Armenian-American entrepreneur and activist

Larisa Virginia Hovannisian (née Ryan; Armenian: Լարիսա Վիրջինիա Հովհաննիսյան; born 21 October 1988) is an Armenian-American social entrepreneur. She founded Teach For Armenia, a non-profit organization dedicated to addressing educational inequity in Armenia and Artsakh.

Hovannisian was born in Yerevan, Soviet Armenia (now Armenia) and raised in an Armenian-American family. She spent her formative years between Moscow and Yerevan.

== Education ==

Hovannisian is a graduate of St. Norbert College, a liberal arts college in De Pere, Wisconsin and Arizona State University's Mary Lou Fulton Teachers College.

== Career ==
In 2013, Hovannisian founded Teach For Armenia, a social impact organization with a mission to catalyze a movement of impact-driven leaders expanding educational opportunities to all children in Armenia. Teach For Armenia is the 36th partner of Teach For All, a global education network dedicated to expanding educational opportunities in countries around the world. Hovannisian serves on the Board of Kizazi, a nonprofit organization empowering young leaders in Africa and Central and Southern Asia.

== Teach For Armenia ==
Founded in 2013, Teach For Armenia is a nonprofit organization catalyzing a nationwide movement of impact-driven leaders expanding educational opportunities to all children in Armenia and Artsakh.The organization recruits and trains  university graduates and professionals, known as "Teacher-Leaders," to commit to teaching in underserved schools for two years across Armenia and Artsakh. Together with their alumni community of teachers and students, the organization is fueling a movement to end educational inequity in the country.

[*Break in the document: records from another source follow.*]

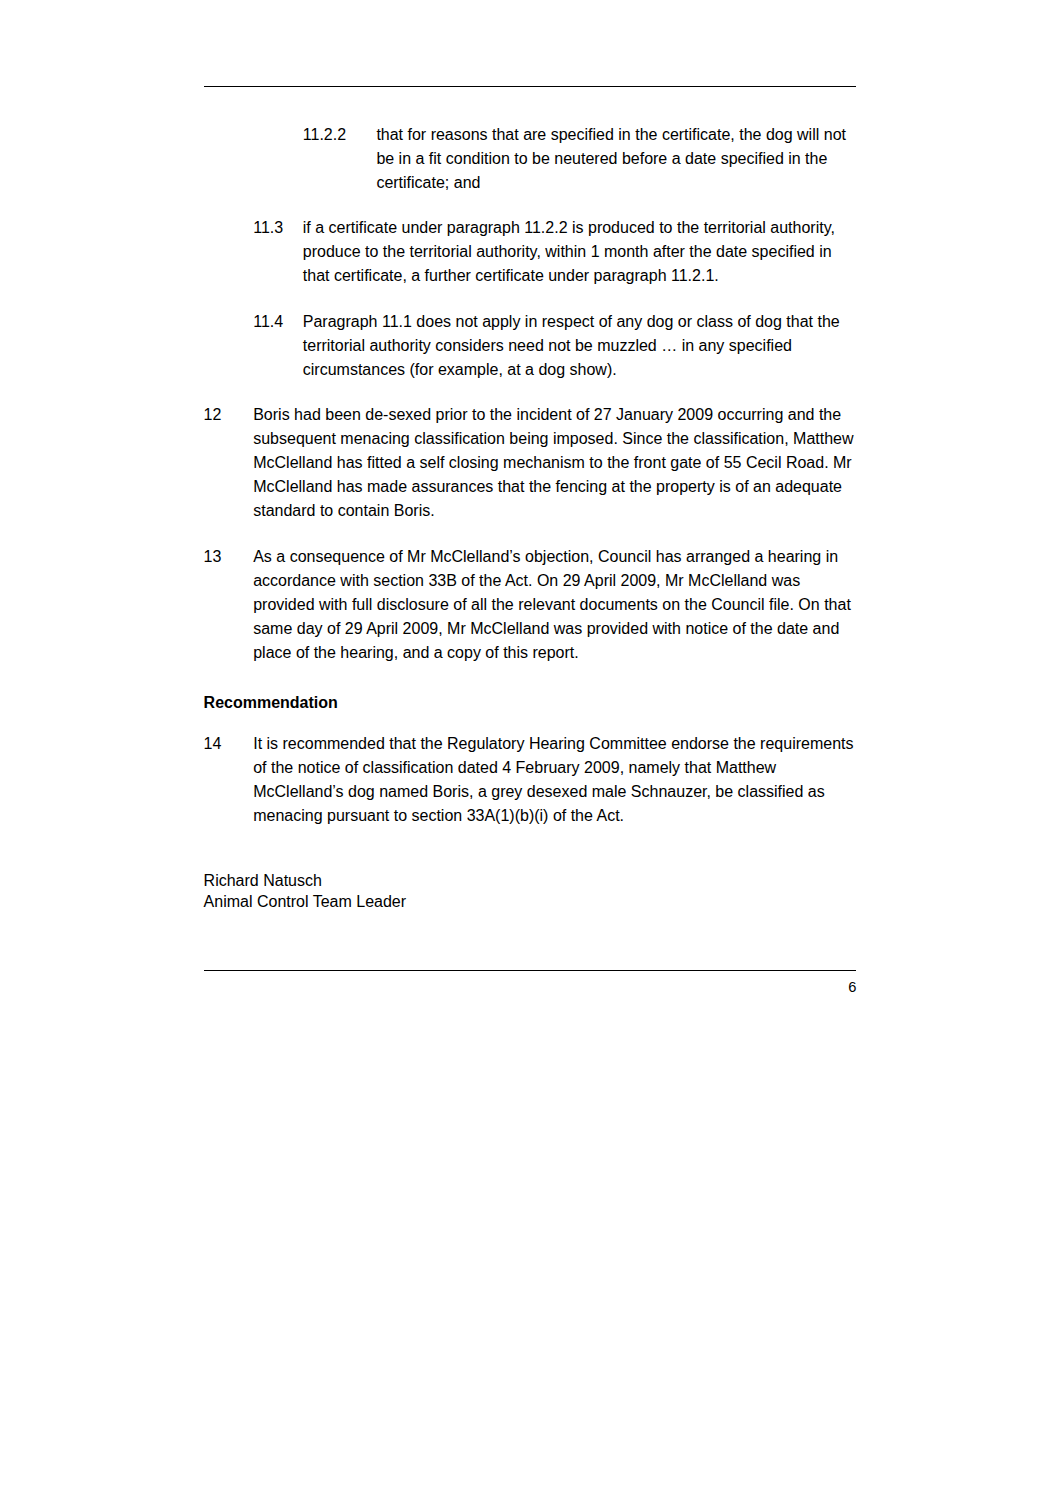11.2.2
that for reasons that are specified in the certificate, the dog will not be in a fit condition to be neutered before a date specified in the certificate; and
11.3
if a certificate under paragraph 11.2.2 is produced to the territorial authority, produce to the territorial authority, within 1 month after the date specified in that certificate, a further certificate under paragraph 11.2.1.
11.4
Paragraph 11.1 does not apply in respect of any dog or class of dog that the territorial authority considers need not be muzzled … in any specified circumstances (for example, at a dog show).
12
Boris had been de-sexed prior to the incident of 27 January 2009 occurring and the subsequent menacing classification being imposed. Since the classification, Matthew McClelland has fitted a self closing mechanism to the front gate of 55 Cecil Road. Mr McClelland has made assurances that the fencing at the property is of an adequate standard to contain Boris.
13
As a consequence of Mr McClelland’s objection, Council has arranged a hearing in accordance with section 33B of the Act. On 29 April 2009, Mr McClelland was provided with full disclosure of all the relevant documents on the Council file. On that same day of 29 April 2009, Mr McClelland was provided with notice of the date and place of the hearing, and a copy of this report.
Recommendation
14
It is recommended that the Regulatory Hearing Committee endorse the requirements of the notice of classification dated 4 February 2009, namely that Matthew McClelland’s dog named Boris, a grey desexed male Schnauzer, be classified as menacing pursuant to section 33A(1)(b)(i) of the Act.
Richard Natusch
Animal Control Team Leader
6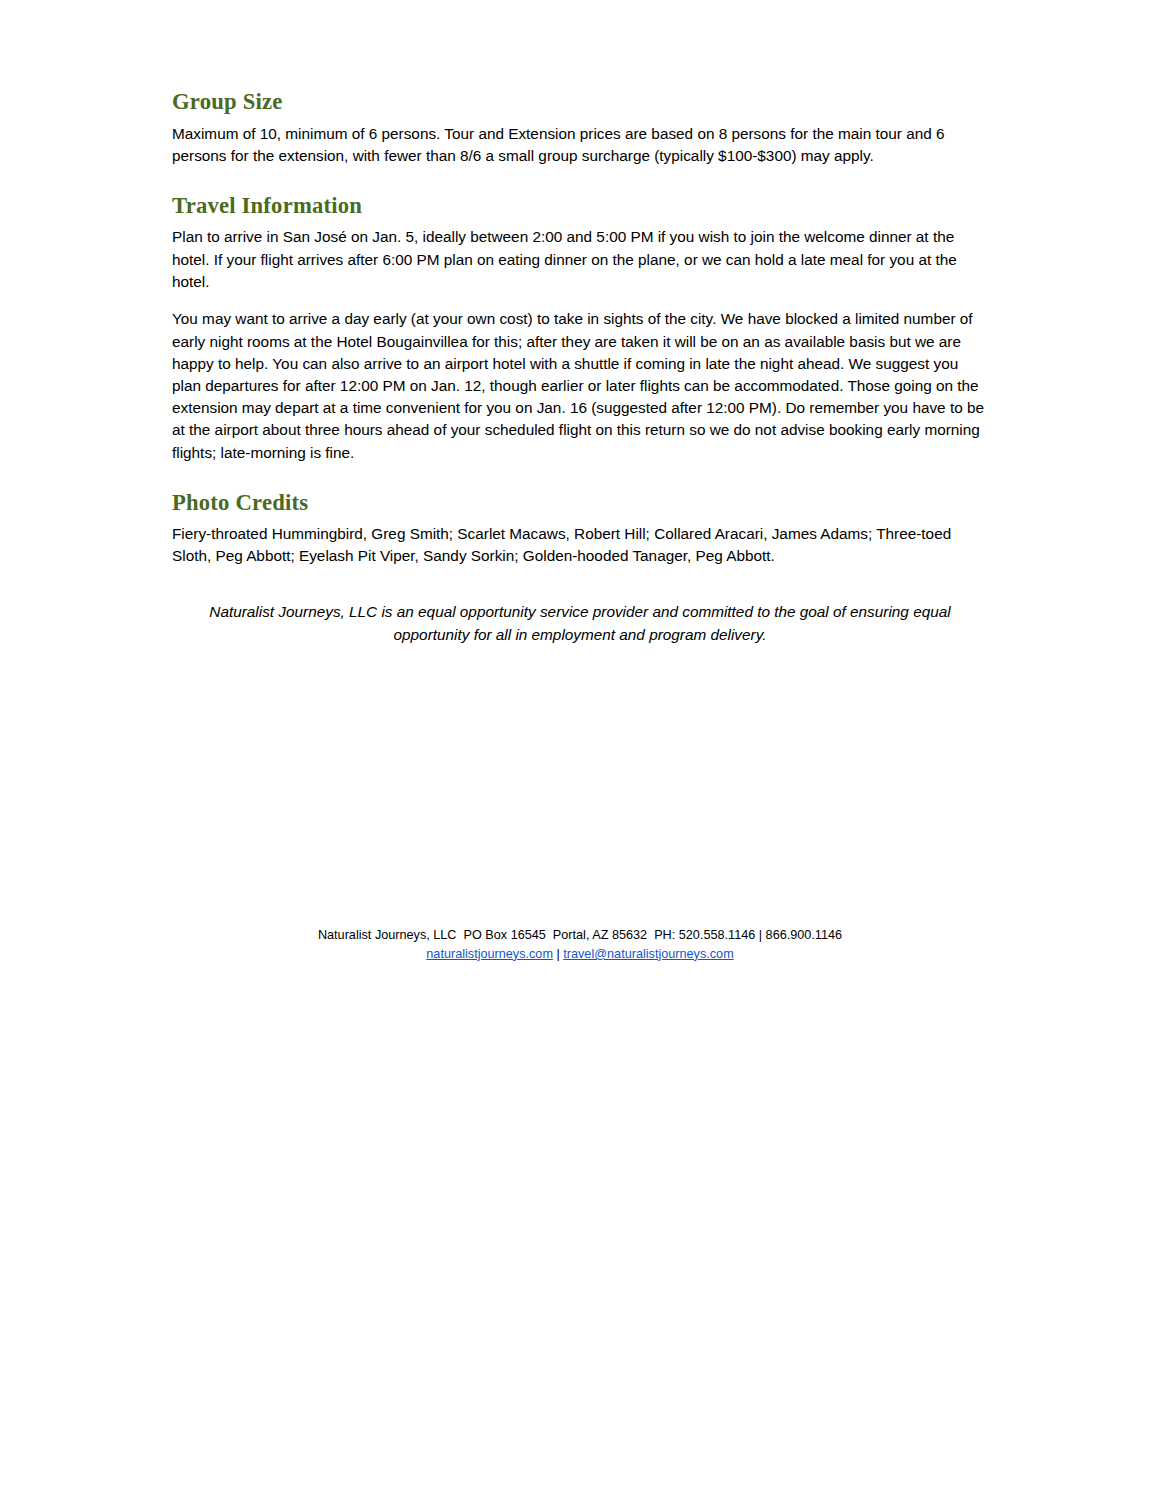Group Size
Maximum of 10, minimum of 6 persons. Tour and Extension prices are based on 8 persons for the main tour and 6 persons for the extension, with fewer than 8/6 a small group surcharge (typically $100-$300) may apply.
Travel Information
Plan to arrive in San José on Jan. 5, ideally between 2:00 and 5:00 PM if you wish to join the welcome dinner at the hotel. If your flight arrives after 6:00 PM plan on eating dinner on the plane, or we can hold a late meal for you at the hotel.
You may want to arrive a day early (at your own cost) to take in sights of the city. We have blocked a limited number of early night rooms at the Hotel Bougainvillea for this; after they are taken it will be on an as available basis but we are happy to help. You can also arrive to an airport hotel with a shuttle if coming in late the night ahead. We suggest you plan departures for after 12:00 PM on Jan. 12, though earlier or later flights can be accommodated. Those going on the extension may depart at a time convenient for you on Jan. 16 (suggested after 12:00 PM). Do remember you have to be at the airport about three hours ahead of your scheduled flight on this return so we do not advise booking early morning flights; late-morning is fine.
Photo Credits
Fiery-throated Hummingbird, Greg Smith; Scarlet Macaws, Robert Hill; Collared Aracari, James Adams; Three-toed Sloth, Peg Abbott; Eyelash Pit Viper, Sandy Sorkin; Golden-hooded Tanager, Peg Abbott.
Naturalist Journeys, LLC is an equal opportunity service provider and committed to the goal of ensuring equal opportunity for all in employment and program delivery.
Naturalist Journeys, LLC PO Box 16545 Portal, AZ 85632 PH: 520.558.1146 | 866.900.1146
naturalistjourneys.com | travel@naturalistjourneys.com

To this date, Teach For Armenia is one of the largest nonprofits in Armenia and the region, impacting over 30,000 students from across the nation.

== Awards ==
For her contribution to the advancement of Armenia through her work with Teach For Armenia, Larisa was nationally recognized by the Armenian Government in September 2016.

== Music ==

In 2015 Hovannisian recorded an Armenian lullaby, "Ari Im Sokhag", with Serj Tankian, the lead vocalist of Grammy Award winning rock band System of a Down. The song became the soundtrack of the film 1915, a psychological thriller about the Armenian genocide.